2001_11_november_african parks

Elephants, lions and rhino do not carry passports. Nor do they have the wherewithal to open locked gates or climb over fences.

The trouble is that in the history of southern Africa boundaries between nations and boundaries between private and public lands have been marked out and fenced, not according to patterns of animal migration, but according to the need, greed and wants of humans.

This is changing – to the benefit of the animals and the humans. And the change is coming despite political instability and poverty in many of the nations affected.

The idea of transfrontier conservation areas – or peace parks – began 10 years ago, but it was not until South Africa became democratic and the civil war ended in Mozambique that the idea could come to fruition. South Africa’s Kruger National Park (in the country’s north-east) has joined Gaza in Mozambique and Gonarhezou in Zimbabwe to form a 35,000 sq km park – at least on paper. But there is a huge amount of work to be done – particularly restocking and de-mining in Mozambique after the ravages of civil war and poaching. But as the situation in Mozambique improves, the situation in Zimbabwe deteriorates.

The theory is that people, like the animals will be able to cross international borders within the park without formality, returning to the nation of entry when they leave the park.

In South Africa, a million people a year go to Kruger National Park. Mozambique hopes to get some spin off as the transfrontier conservation area gets better roads and resorts.
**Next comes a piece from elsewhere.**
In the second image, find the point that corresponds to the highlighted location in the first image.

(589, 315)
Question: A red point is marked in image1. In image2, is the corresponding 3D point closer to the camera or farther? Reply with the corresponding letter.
The long-term dream is to remove the barriers between a number of other private parks and public parks, such as Hluhluwe-Umfolozi and St Lucia World heritage area, in mid-south-east South Africa, to form a chain of parks and corridors through which game can travel safely and freely.

Hluhluwe-Umfolozi has one of the most successful rhino breeding programs in the world and perhaps the best place and easiest place to see both black and white rhino as it has the highest number of rhino than any park in the world. It has brought the white rhino back from the verge of extinction and has delivered rhinos to other parks that have been ravaged by poaching. There are still only 16,000 rhino in the world – 13,000 in Africa, 6000 of them bred at Hluhluwe-Umfolozi.

Abutting Kruger National Park is Sabi Sabi private game reserve. It has three lodges that defy reality. The bathroom with full glass looks out to the wild bush with no fence or barrier. You can be showering in a luxury bathroom looking over a private spa-pool to antelopes and buffalo.

Not only are there no fences around the lodges, but there are no reserve boundary fences. The private reserves are seeing no benefit in holding “”their” game captive within their borders. They get more game by allowing migration and the gene pool for the animals is improved. Sabi Sabi has the full range of game – it would be pretty difficult NOT to see examples of the major African species in a couple of days going out with guides in open-top four-wheel drives.

In public parks, you can self-drive, but there are disadvantages: in a sedan you are lower down so you see less and you are unguided without the advantage of radio contact with other vehicles whose drivers have spotted game.

We witnessed a stark example of another drawback. We saw a couple in a Toyota Corolla with a puncture. The woman was crying hysterically while the man wondered whether to take his chances with the lions by changing the tyre.

With fences coming down and poaching under control South Africa now has to cull elephants because they can be hugely destructive of vegetation – knocking down trees to get at the succulent, new leaves at the top. But as the peace parks progress, the aim is to reduce or eliminate culling. As Marc Reading a guide with Thompson’s Tours says, it is stupid to have South Africa culling elephants when Mozambique has a shortage.

But the only way to get the peace parks to work, particularly Gaza-Kruger-Gonarhezou which has a large human population, is to show local people the economic benefits and jobs that come from tourism.

You recognise that when you watch a white rhino crossing the road in front of you and you think that this wonderful beast would be extinct unless people paid to come to see it.